Therapeutic CD8+ T cell tissue retention and immunomodulation during ART interruption fail to prevent SIV rebound

Abstract

A primary obstacle for HIV elimination is the long-term viral reservoir in lymphoid tissues (LT) that can cause rebound viremia if therapy is stopped. Cytotoxic CD8⁺ T cells are critical for control of HIV and Simian immunodeficiency virus (SIV) viremia; however, CD8⁺ T cells that migrate to LT are primarily noncytotoxic, calling into question whether these cells could reduce the viral reservoir on antiretroviral therapy (ART) or control viral replication when therapy is halted. To determine whether CD8⁺ T cells can inhibit viral replication when retained in LT, we inhibited lymphocyte egress from LTs in ART-treated SIV-infected rhesus macaques (RMs) during analytic treatment interruption (ATI) using the S1PR modulator FTY720 alone or in combination with anti-PD1 antibody (αPD1) and the IL-15 receptor superagonist N-803 to increase cytolytic function. FTY720 retained migrating CD4⁺ and CD8⁺ T cells in LT, whereas cytotoxic CD8⁺ T cells remained in the vasculature.
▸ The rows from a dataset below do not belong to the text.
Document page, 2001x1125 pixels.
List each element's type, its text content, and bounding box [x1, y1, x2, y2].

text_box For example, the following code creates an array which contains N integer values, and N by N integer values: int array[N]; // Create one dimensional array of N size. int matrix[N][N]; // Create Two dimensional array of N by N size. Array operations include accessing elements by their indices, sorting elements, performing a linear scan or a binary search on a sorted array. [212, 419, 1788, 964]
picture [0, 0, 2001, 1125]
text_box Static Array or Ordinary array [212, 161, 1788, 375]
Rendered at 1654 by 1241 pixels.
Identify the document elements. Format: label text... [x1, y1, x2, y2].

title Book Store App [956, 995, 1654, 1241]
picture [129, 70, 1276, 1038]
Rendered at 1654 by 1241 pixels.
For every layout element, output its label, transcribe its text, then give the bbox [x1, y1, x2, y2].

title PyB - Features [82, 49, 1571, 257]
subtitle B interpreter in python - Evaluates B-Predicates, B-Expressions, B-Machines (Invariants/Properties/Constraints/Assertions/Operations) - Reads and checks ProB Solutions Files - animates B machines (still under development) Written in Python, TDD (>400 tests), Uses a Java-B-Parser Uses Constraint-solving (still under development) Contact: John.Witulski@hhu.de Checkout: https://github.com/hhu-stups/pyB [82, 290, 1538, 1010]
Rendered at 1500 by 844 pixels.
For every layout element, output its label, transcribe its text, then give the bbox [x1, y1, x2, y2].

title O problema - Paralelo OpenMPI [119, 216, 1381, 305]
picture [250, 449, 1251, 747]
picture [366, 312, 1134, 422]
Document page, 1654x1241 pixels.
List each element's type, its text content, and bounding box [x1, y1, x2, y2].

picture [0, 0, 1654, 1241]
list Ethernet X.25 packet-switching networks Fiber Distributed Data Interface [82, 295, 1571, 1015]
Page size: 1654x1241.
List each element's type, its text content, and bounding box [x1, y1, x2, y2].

After ATI and viral rebound, activated SIV-specific CD8⁺ T cells increased in frequency in LT of FTY720-treated RMs but failed to become cytotoxic or control plasma viremia compared to controls, even when combined with αPD1 and N-803. These findings indicate that LT-localized CD8⁺ T cells alone may be insufficient to delay or prevent plasma viral rebound during ATI.

Keywords: ART; CD8+ T cells; SIV; immunomodulation; lymph nodes.